As preparations are being made for the CAP “health check,”1 close to 300 members of France’s Parliament, from diverse backgrounds, have challenged Ms. Fischer Boel on the implications of the Commission’s planned reforms for the dairy industry2. In an open letter sent to the European Commissioner for Agriculture on July 9, the parliamentarians express their concern over the planned elimination of regulatory mechanisms in a move toward an ever-increasing liberalization of the markets.
Using the dairy industry as an example, these parliamentarians defend the idea of a lasting Common Agricultural Policy that would promote an increase in balanced trade both within the Common Market and between the European Union and third countries. They oppose the idea that free competition alone should determine its future: food sovereignty, promoting high-quality agriculture, maintaining vibrant rural life and conserving rural land are all challenges that cannot be put aside in favor of economic doctrine alone.
By publishing the letter here in full, WoAgri expresses its support of these parliamentarians, whose arguments are in line with those espoused by our movement since its inception.
2007 is set to be a pivotal year.
It will determine the future of our Common Agricultural Policy. The different Common Market Organizations are set to merge into a sole system, preparations will begin for the planned 2008 health check and a report will be drafted by your team on the dairy industry’s quota system.
These events are testament to the vitality of our Common Agricultural Policy and should be seen as an opportunity for genuine debate within the Union. A debate that involves all Member States. A democratic debate that involves the European Parliament. A civic debate that fully involves civil society, including consumers and economic players from the relevant industries.
This democratic debate should give fresh impetus to agriculture in Europe, bringing it in line with the extension of Europe’s founding Treaties and Europe’s collective interest.
France’s dairy industry is delighted to have an opportunity to make a constructive contribution to these efforts.
Madam Commissioner, your recent statements have nonetheless raised our concern.
Many of your remarks suggest that the Commission, without any preliminary consultations or cooperation with other Community institutions, has already predetermined the outcome of the coming reforms.
It also appears that the Commission has already decided to cease managing the markets and to shirk its responsibility while hiding behind abstruse budgetary rules. It furthermore appears that, after providing partial compensation for these support measures via direct assistance to agricultural producers, the Commission has already spelled their death for beyond the year 2013.
Many of your remarks suggest that the Commission has already decided to dismantle one of the basic underlying principles of the Treaty of Rome, as such abandoning any ambitions for a European agriculture.

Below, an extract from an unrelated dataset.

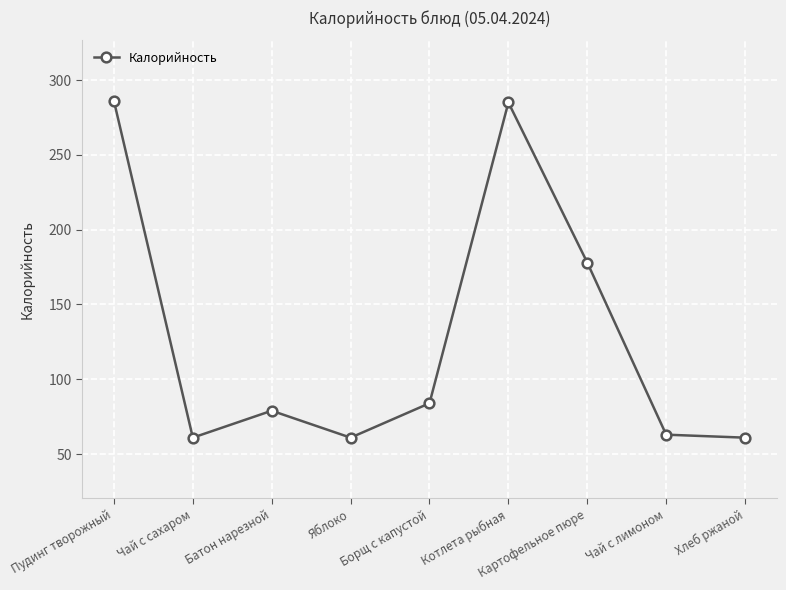

Where is the data nearest to the value 173?

Картофельное пюре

These recurring remarks, relayed by certain Member States, lead one to believe that the only prospect for farmers and the European agrifood industries is entering into competition with the world’s various economic and social models, thereby negating their diversity.
We do not agree with this vision.
Admittedly, Europe’s dairy industry is and must remain an economically competitive industry. After 22 years of perfecting production techniques, the industry, as you well know, currently produces the most dairy in the world, with 130 billion liters. The industry’s worldwide leaders are European.
It nonetheless cannot be limited to just that.
Dairy production is a long-standing tradition in many countries, centered in regions often characterized by extremely difficult economic and social conditions, and as such constitutes one of the mainstays of the rural life and landscapes so dear to our fellow citizens. The industry brings rhythm and vitality to life in our villages.
Today, 400,000 individuals from across all of France’s regions make their livelihoods from dairy.
The products themselves also reflect a diversity that has developed from expertise often handed down through the generations. The products are healthy, appreciated by consumers and developed by a competitive and innovative industry.
Finally, this industry represents a domestic market that is highly valued, self-sufficient and reliable, where over 90% of European milk is sold. Exemplary collective discipline makes it highly adaptable, since a slight over-production of milk could cause prices to plummet.
This precarious yet dynamic equilibrium, rooted in a history shared by several Member States, is possible because the rules of the game are stable, clear and identical for all. Quite simply, it is thanks to a bona fide Community dairy policy.
In our eyes, allowing this strong common policy to disintegrate solely to promote competition with countries that, in practice, apply their own rules, is out of the question. International trade accounts for only six percent of production.
We, members of France’s Parliament, therefore formally request that you defend the very heart of this policy of market regulation and protection while considering, in your future work and remarks, that the future of Europe’s dairy industry extends beyond the world market.”